** Opening SUPPLIED DATA block **

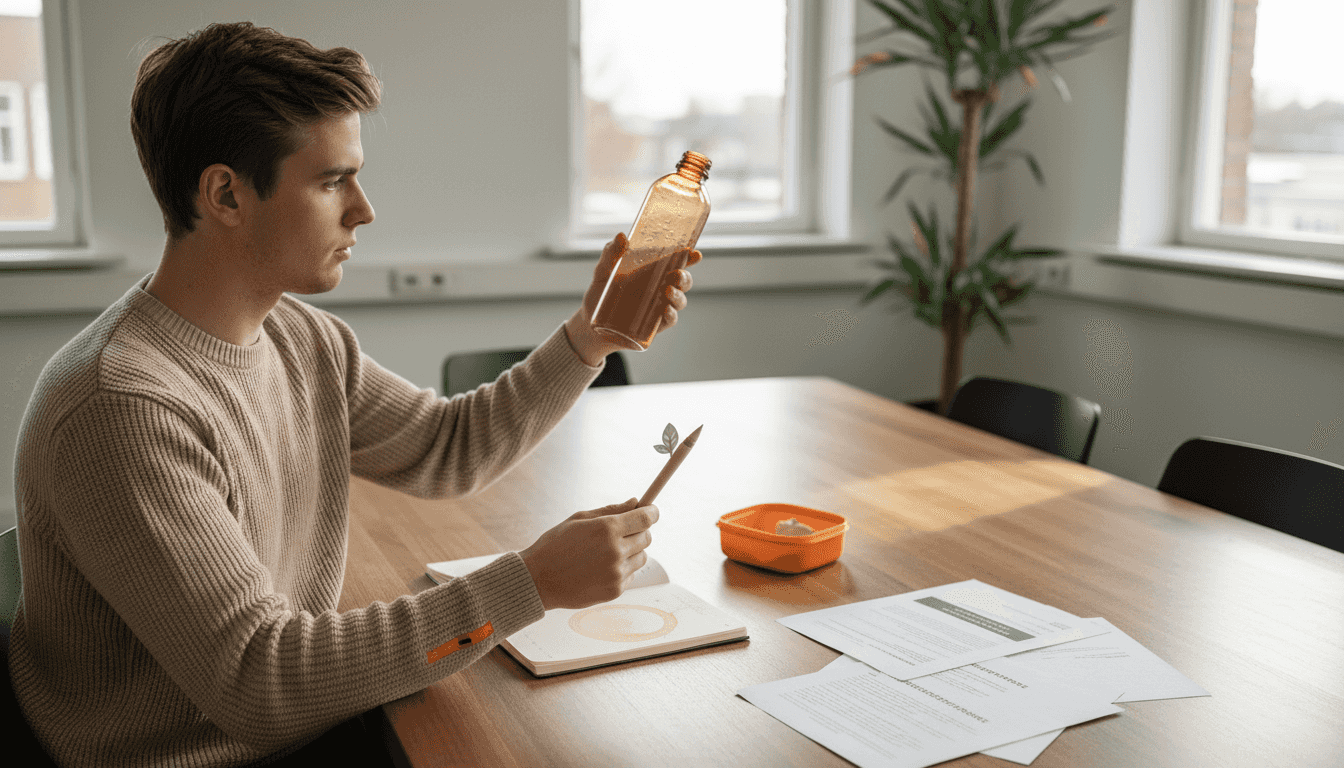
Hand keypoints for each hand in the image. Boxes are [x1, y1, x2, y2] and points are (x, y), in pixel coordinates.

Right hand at [519, 498, 658, 610]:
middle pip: (647, 537)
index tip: (652, 510)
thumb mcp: (579, 519)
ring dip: (632, 552)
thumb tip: (636, 502)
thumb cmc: (555, 545)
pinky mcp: (615, 591)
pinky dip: (623, 570)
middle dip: (640, 531)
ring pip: (642, 557)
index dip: (652, 512)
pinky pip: (631, 575)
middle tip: (624, 532)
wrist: (538, 580)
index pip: (645, 518)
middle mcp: (615, 551)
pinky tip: (601, 568)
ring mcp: (616, 573)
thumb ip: (611, 510)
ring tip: (608, 552)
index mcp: (606, 529)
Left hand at [564, 233, 702, 364]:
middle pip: (683, 281)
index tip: (695, 253)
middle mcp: (660, 288)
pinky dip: (671, 315)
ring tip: (667, 291)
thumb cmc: (601, 292)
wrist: (591, 322)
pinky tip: (666, 311)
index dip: (690, 257)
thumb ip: (611, 252)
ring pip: (680, 300)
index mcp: (653, 271)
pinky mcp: (654, 324)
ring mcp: (659, 306)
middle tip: (677, 274)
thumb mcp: (604, 269)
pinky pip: (669, 320)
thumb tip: (621, 236)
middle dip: (685, 277)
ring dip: (679, 296)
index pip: (677, 262)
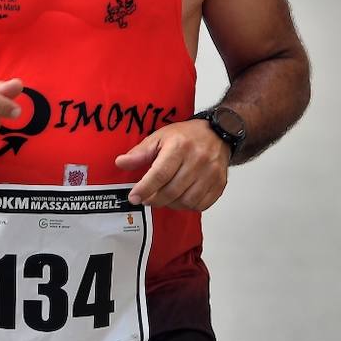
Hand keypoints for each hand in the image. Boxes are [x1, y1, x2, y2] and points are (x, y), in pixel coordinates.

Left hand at [115, 120, 229, 210]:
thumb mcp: (160, 137)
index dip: (144, 189)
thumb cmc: (186, 136)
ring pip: (186, 201)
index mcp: (180, 146)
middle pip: (172, 191)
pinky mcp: (220, 184)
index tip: (134, 197)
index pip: (160, 174)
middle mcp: (197, 160)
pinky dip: (187, 206)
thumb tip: (120, 163)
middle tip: (146, 199)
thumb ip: (140, 152)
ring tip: (163, 198)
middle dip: (154, 199)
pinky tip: (180, 198)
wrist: (218, 134)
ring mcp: (211, 173)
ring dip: (170, 204)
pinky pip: (201, 205)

** Closing SUPPLIED DATA block **

◆ WHAT IS EXPECTED ◆
Copy every line where the word "hand" is present in the entries above.

◆ RESPONSE TO THIS TASK ◆
Hand keypoints for each hand in the image. Boxes are [x1, y1, x2, y2] and points are (x, y), in pixel coordinates.
Right hand at [519, 498, 658, 610]:
Left hand at [564, 233, 702, 364]:
Hand keypoints for each hand in the image. Boxes are [x1, y1, x2, y2] and points are (x, y), in pixel coordinates.
Left hand at [115, 120, 229, 210]:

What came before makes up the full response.